La finance libéralisée à l’origine de la crise actuelle

La cupidité des hommes et la concurrence que se livrent les institutions financières déterminent une prise de risque toujours plus importante. Celle-ci est soutenue par l’innovation financière, qui entretient l’illusion que ces risques peuvent être couverts ex ante. Il en résulte périodiquement une surévaluation des actifs (de telle ou telle catégorie), immanquablement suivie de l’éclatement de la bulle ainsi fabriquée.
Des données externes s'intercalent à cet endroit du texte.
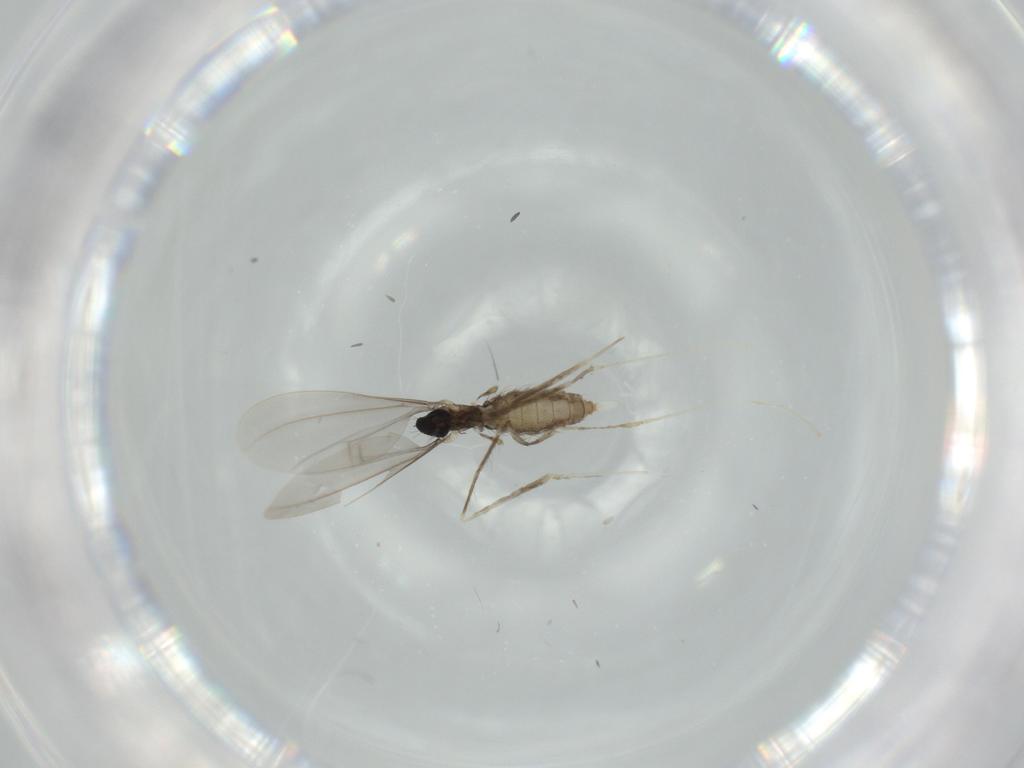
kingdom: Animalia
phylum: Arthropoda
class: Insecta
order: Diptera
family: Cecidomyiidae
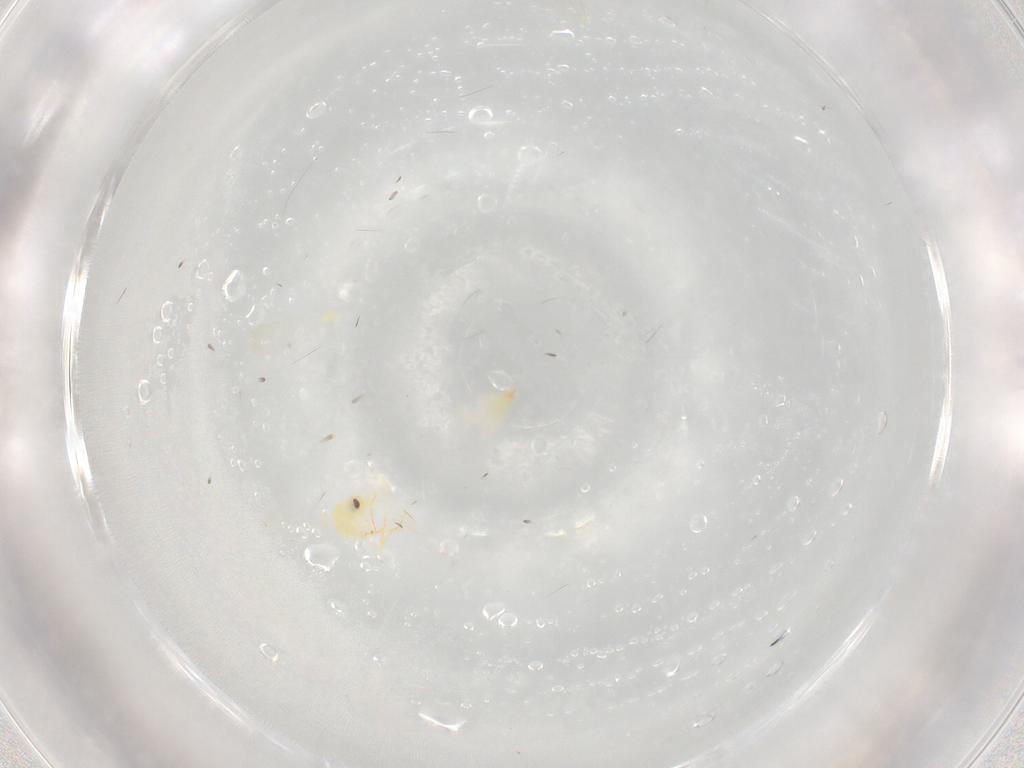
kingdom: Animalia
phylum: Arthropoda
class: Insecta
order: Hemiptera
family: Aleyrodidae
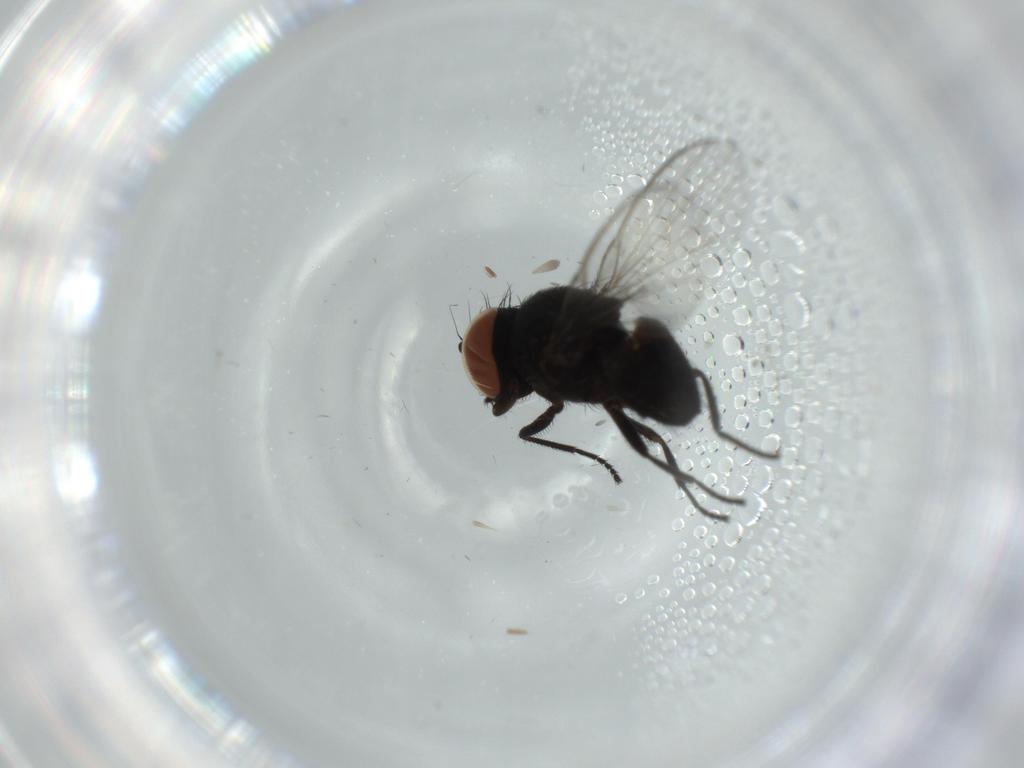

Il faut être conscient que la finance déréglementée ne comporte en effet "aucune force de rappel, aucune contre-tendance, aucun mécanisme d’autorégulation”, explique Frédéric Lordon.

La crise actuelle trouve son origine dans la forte augmentation de l’offre de crédits immobiliers à risques (subprimes) aux États-Unis, combinée avec le développement de la titrisation (l’opération qui consiste à transformer les prêts bancaires en titres négociables sur des marchés   ), celui des produits structurés (qui permettent de différencier des tranches de risques et de rendements en établissant entre elles un ordre de priorité en cas de défaillance du débiteur), de la notation de complaisance   ) et des assurances de crédit (qui permettent de se couvrir contre un incident de paiement sur un titre obligataire).

L’ensemble de ces dispositifs a ainsi conduit, montre l’auteur, à une sous-estimation dramatique des risques, sur la base d’une défausse générale et/ou, pour les porteurs finaux, de l’illusion de la liquidité (soit de la possibilité de céder en cas de besoin les actifs considérés, sans voir chuter immédiatement le prix de ceux-ci). Il a encouragé les institutions financières   , à la recherche de toujours plus hauts rendements, à investir dans ces opérations avec des niveaux de fonds propres de plus en plus faibles. Ce qui explique également l’incroyable développement des assurances de crédit (Credit Default Swap), des actifs ne nécessitant pas d’avance de fonds, prenant eux-mêmes la forme d’actifs négociables   .

L’expérience de l’illiquidité et l’instauration d’une méfiance générale

Lorsque le marché de l’immobilier s’est retourné, les défauts de remboursement des crédits subprimes (les plus risqués), atteignant un niveau nettement plus élevé que prévu, se sont transmis aux produits titrisés dérivés de ces crédits. Les premières tranches des produits structurés ont ainsi perdu toute valeur et les tranches senior (à plus faible risque) ont elles-mêmes été impactées. L’effet de levier a fait le reste : les banques, qui avaient prêté l’argent pour acquérir ces titres, ont en effet procédé aux appels de marge qui étaient prévus. Pour y faire face, leurs détenteurs (en premier lieu, les fonds spécialisés les plus exposés), faute de pouvoir les absorber sur les fonds propres dont ils ne disposaient pas, ont alors été contraints de vendre massivement, contribuant ainsi à faire chuter un peu plus les prix, jusqu’à ce qu’ils soient forcés de jeter l’éponge (pour les premiers au printemps 2007), en laissant aux banques de très lourdes pertes.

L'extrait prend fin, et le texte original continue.